→ Data shown
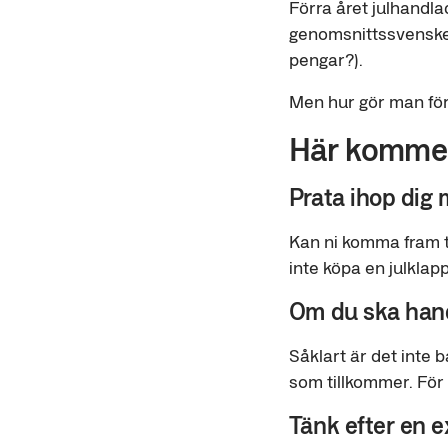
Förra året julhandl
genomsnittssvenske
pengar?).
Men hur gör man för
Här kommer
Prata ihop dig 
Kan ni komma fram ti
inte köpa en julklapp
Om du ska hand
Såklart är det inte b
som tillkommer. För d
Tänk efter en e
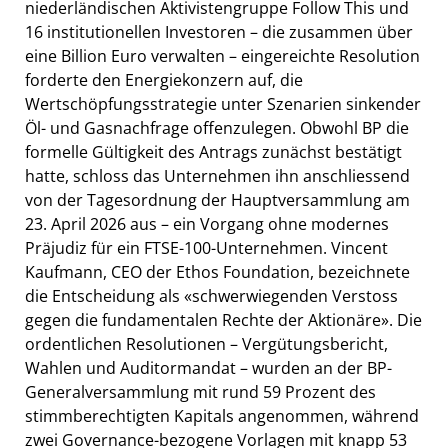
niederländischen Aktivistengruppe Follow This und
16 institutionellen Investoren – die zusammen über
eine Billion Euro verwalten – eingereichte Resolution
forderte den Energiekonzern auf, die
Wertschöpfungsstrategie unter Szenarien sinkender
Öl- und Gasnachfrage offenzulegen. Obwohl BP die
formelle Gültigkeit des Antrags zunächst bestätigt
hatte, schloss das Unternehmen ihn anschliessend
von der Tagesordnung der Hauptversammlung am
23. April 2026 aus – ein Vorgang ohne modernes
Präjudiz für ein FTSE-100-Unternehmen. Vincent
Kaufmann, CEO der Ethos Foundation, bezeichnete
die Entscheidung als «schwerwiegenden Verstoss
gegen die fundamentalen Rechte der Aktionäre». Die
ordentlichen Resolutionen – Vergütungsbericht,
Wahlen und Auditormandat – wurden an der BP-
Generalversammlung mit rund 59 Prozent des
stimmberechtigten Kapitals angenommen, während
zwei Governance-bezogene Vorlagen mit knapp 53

→ Problem description
Reproduce the listing verbatim, pictures excluded.

→ Written answer
Förra året julhandl
genomsnittssvenske
pengar?).
Men hur gör man för
Här kommer
Prata ihop dig 
Kan ni komma fram ti
inte köpa en julklapp
Om du ska hand
Såklart är det inte b
som tillkommer. För d
Tänk efter en e
niederländischen Aktivistengruppe Follow This und
16 institutionellen Investoren – die zusammen über
eine Billion Euro verwalten – eingereichte Resolution
forderte den Energiekonzern auf, die
Wertschöpfungsstrategie unter Szenarien sinkender
Öl- und Gasnachfrage offenzulegen. Obwohl BP die
formelle Gültigkeit des Antrags zunächst bestätigt
hatte, schloss das Unternehmen ihn anschliessend
von der Tagesordnung der Hauptversammlung am
23. April 2026 aus – ein Vorgang ohne modernes
Präjudiz für ein FTSE-100-Unternehmen. Vincent
Kaufmann, CEO der Ethos Foundation, bezeichnete
die Entscheidung als «schwerwiegenden Verstoss
gegen die fundamentalen Rechte der Aktionäre». Die
ordentlichen Resolutionen – Vergütungsbericht,
Wahlen und Auditormandat – wurden an der BP-
Generalversammlung mit rund 59 Prozent des
stimmberechtigten Kapitals angenommen, während
zwei Governance-bezogene Vorlagen mit knapp 53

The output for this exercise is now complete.